Hey - I wasn’t sure if this should go under the Windows section, or maybe drivers, but I am a bit of a beginner, so here it goes.
In my company’s application, we have a pretty simple GL system for VBOs and geometry, that was written about 8 years ago. We dynamically generate a lot of geometry and store it directly in VBOs, since it’s often transient and we want to save system memory. Occasionally we want to read the dynamically created geometry back from the VBO, and sometimes we only do partial updates. If partial updates are small enough, we use glBufferSubData. Otherwise we orphan the old VBOs using glBufferData set to NULL, and generate an entirely new VBO. When we do want to read from the VBO, we use glMapBuffer (as GL_READ_ONLY).

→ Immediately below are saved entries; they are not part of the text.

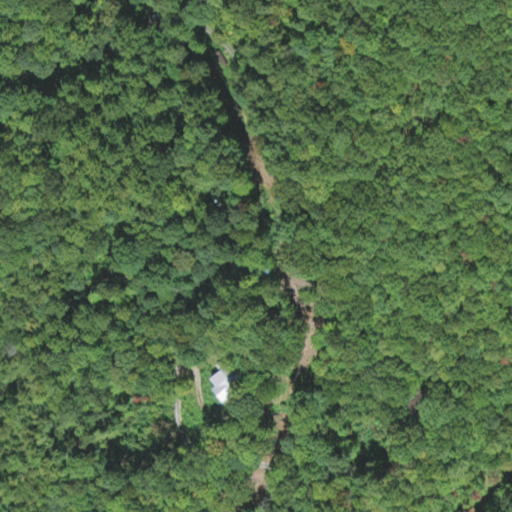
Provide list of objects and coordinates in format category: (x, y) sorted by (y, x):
road: (205, 70)
building: (223, 388)
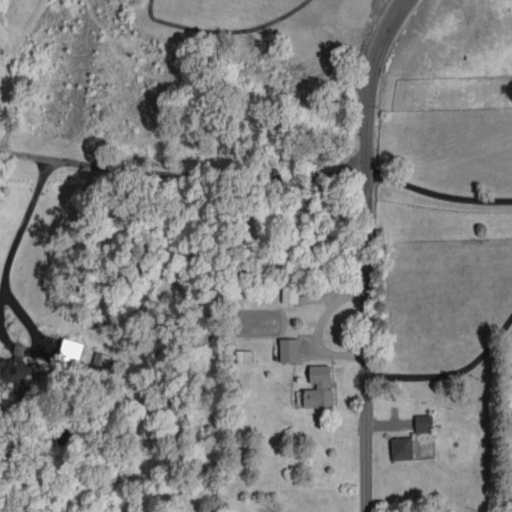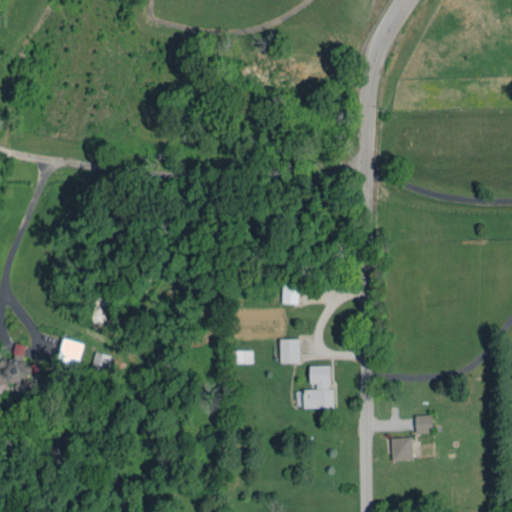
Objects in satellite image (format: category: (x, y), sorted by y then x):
road: (221, 30)
park: (267, 30)
road: (183, 174)
road: (438, 195)
road: (17, 239)
road: (367, 252)
building: (284, 288)
building: (283, 346)
building: (63, 347)
building: (236, 352)
road: (453, 373)
building: (312, 384)
building: (418, 419)
building: (395, 444)
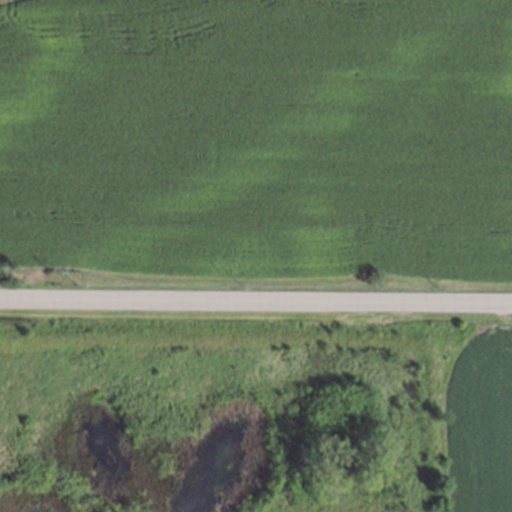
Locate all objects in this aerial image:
road: (256, 299)
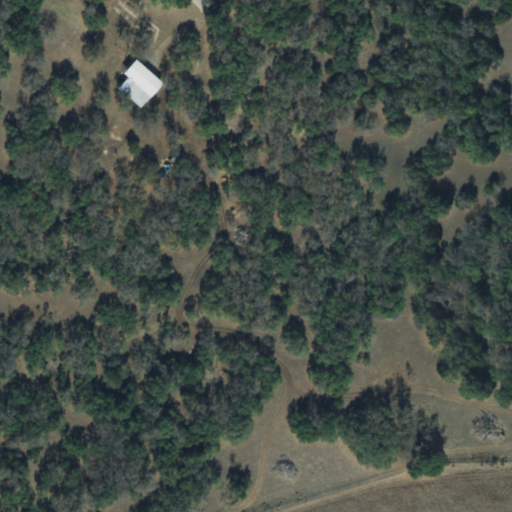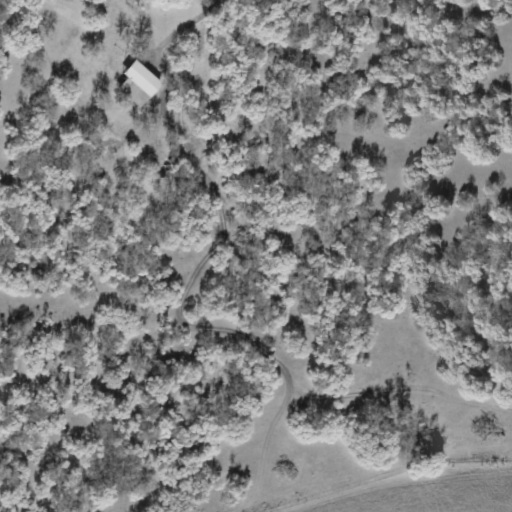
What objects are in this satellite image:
road: (189, 22)
building: (135, 82)
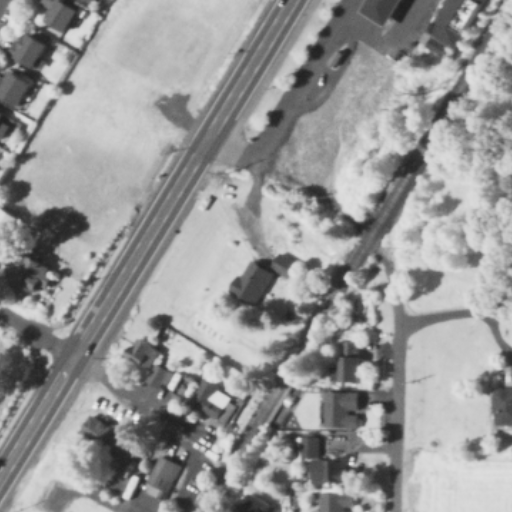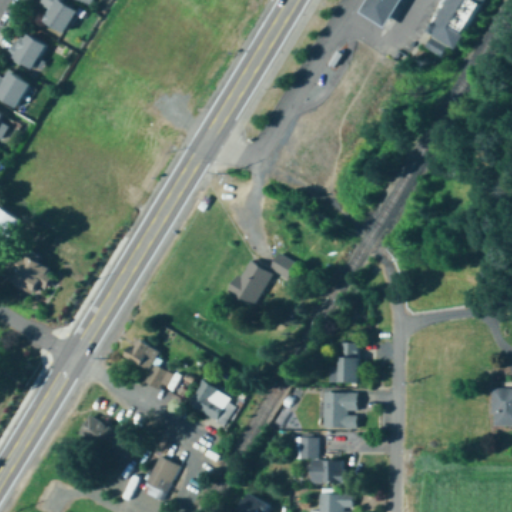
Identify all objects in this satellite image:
building: (96, 1)
road: (370, 1)
road: (405, 1)
road: (1, 2)
building: (88, 2)
road: (358, 5)
road: (394, 5)
road: (412, 5)
building: (391, 9)
road: (385, 10)
gas station: (385, 11)
building: (385, 11)
building: (65, 12)
road: (407, 13)
building: (60, 14)
road: (380, 18)
building: (460, 19)
road: (403, 21)
building: (455, 25)
road: (398, 29)
road: (388, 43)
building: (442, 44)
building: (34, 48)
building: (31, 52)
building: (17, 85)
road: (239, 85)
building: (14, 90)
road: (288, 105)
building: (5, 122)
building: (2, 128)
road: (251, 210)
building: (10, 222)
building: (8, 225)
railway: (355, 256)
building: (289, 264)
building: (41, 275)
building: (34, 276)
building: (259, 279)
building: (260, 279)
road: (454, 314)
road: (93, 322)
road: (495, 330)
road: (36, 334)
building: (149, 362)
building: (157, 362)
building: (351, 363)
building: (352, 363)
road: (396, 387)
road: (137, 396)
building: (214, 403)
building: (503, 404)
building: (345, 407)
building: (502, 407)
building: (342, 410)
building: (103, 428)
building: (103, 435)
building: (314, 445)
building: (320, 464)
building: (335, 469)
building: (163, 476)
building: (160, 479)
crop: (447, 482)
building: (339, 502)
building: (265, 503)
building: (336, 503)
building: (257, 506)
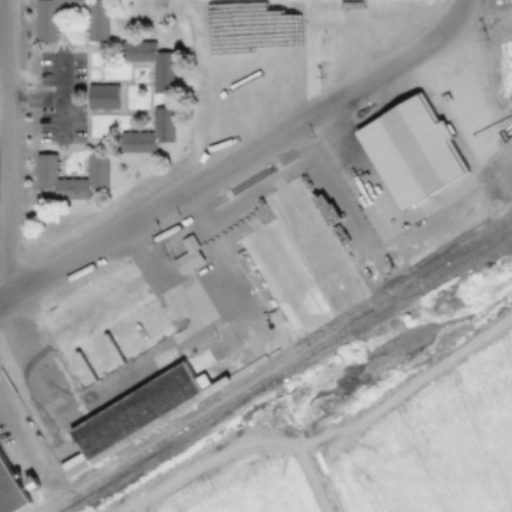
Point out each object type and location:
building: (434, 0)
road: (466, 3)
road: (507, 3)
road: (458, 11)
building: (67, 18)
building: (69, 18)
road: (253, 53)
building: (147, 63)
road: (291, 63)
building: (150, 64)
road: (481, 71)
building: (98, 97)
building: (102, 97)
parking lot: (57, 98)
road: (53, 101)
road: (59, 125)
building: (436, 133)
building: (146, 134)
building: (148, 134)
building: (405, 153)
road: (215, 158)
road: (226, 162)
building: (66, 178)
building: (70, 178)
road: (391, 223)
building: (432, 230)
building: (317, 233)
parking lot: (201, 235)
railway: (477, 239)
building: (307, 250)
road: (1, 255)
building: (187, 256)
building: (183, 257)
road: (219, 257)
building: (373, 272)
building: (376, 273)
building: (277, 282)
road: (173, 299)
building: (87, 306)
building: (111, 342)
railway: (268, 365)
building: (118, 366)
railway: (280, 371)
building: (128, 374)
building: (198, 380)
building: (129, 413)
road: (22, 455)
railway: (155, 459)
road: (241, 463)
building: (66, 470)
building: (22, 485)
building: (9, 493)
building: (7, 495)
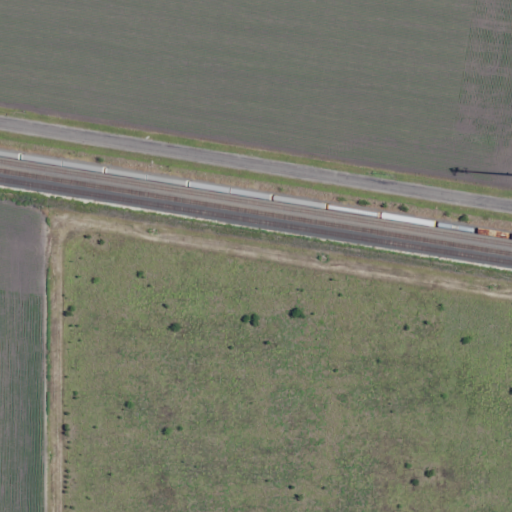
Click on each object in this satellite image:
crop: (280, 73)
road: (256, 164)
railway: (256, 198)
railway: (255, 210)
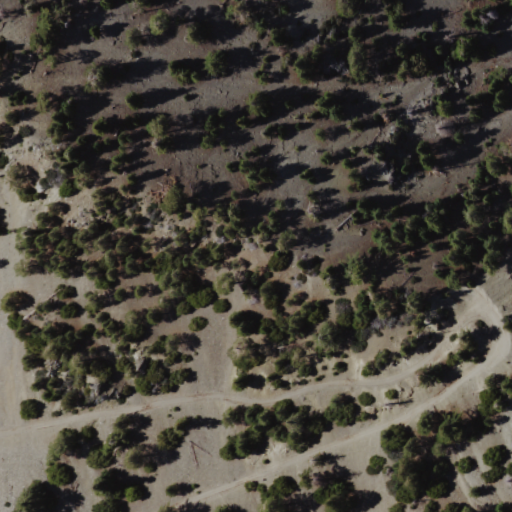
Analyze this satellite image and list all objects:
road: (445, 338)
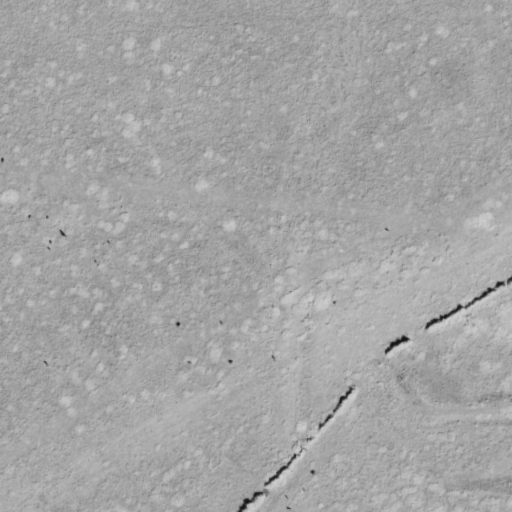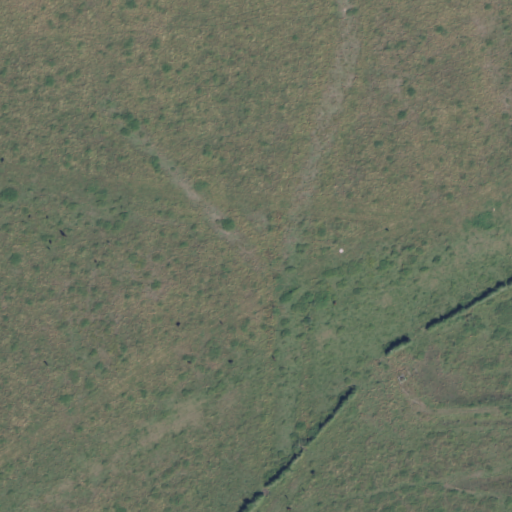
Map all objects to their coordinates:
road: (449, 409)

On Windows + ATI systems, the glMapBuffer call to read data was extremely slow. So slow that even the occasionally reads can make the app unusable. I believe this is due to the driver unnecessarily synchronizing on a read-only call. I tried switching to glMapBufferRange with the flags GL_MAP_READ_BIT | GL_MAP_UNSYNCHRONIZED_BIT, which is technically illegal, and it massively sped up the app on Windows + ATI systems. But, because it’s illegal, it broke on nVidia systems and returned NULL as it should.
So, is there is an established way to declare an asynchronous read?
Here are a couple of things which seem to work in general, but I don’t know how robust they are: use glMapBufferRangeARB, which only seems to be declared on ATI systems (and is not part of the GL spec). That way I can use wglGetProcAddress, and if it’s NULL just use glMapBufferRange without the unsynchronized read. However, I don’t really know if it’s only on ATI systems, but it seems that way anecdotally.
Alternatively, I can attempt an unsynchronized read, and if it fails (returns NULL, as it does on the nVidia systems), do it without the unsynchronized bit. I think this approach is technically safe (should be inline with the GL spec, while hacking the ATI systems to read asynchronously), but I’m not 100% certain.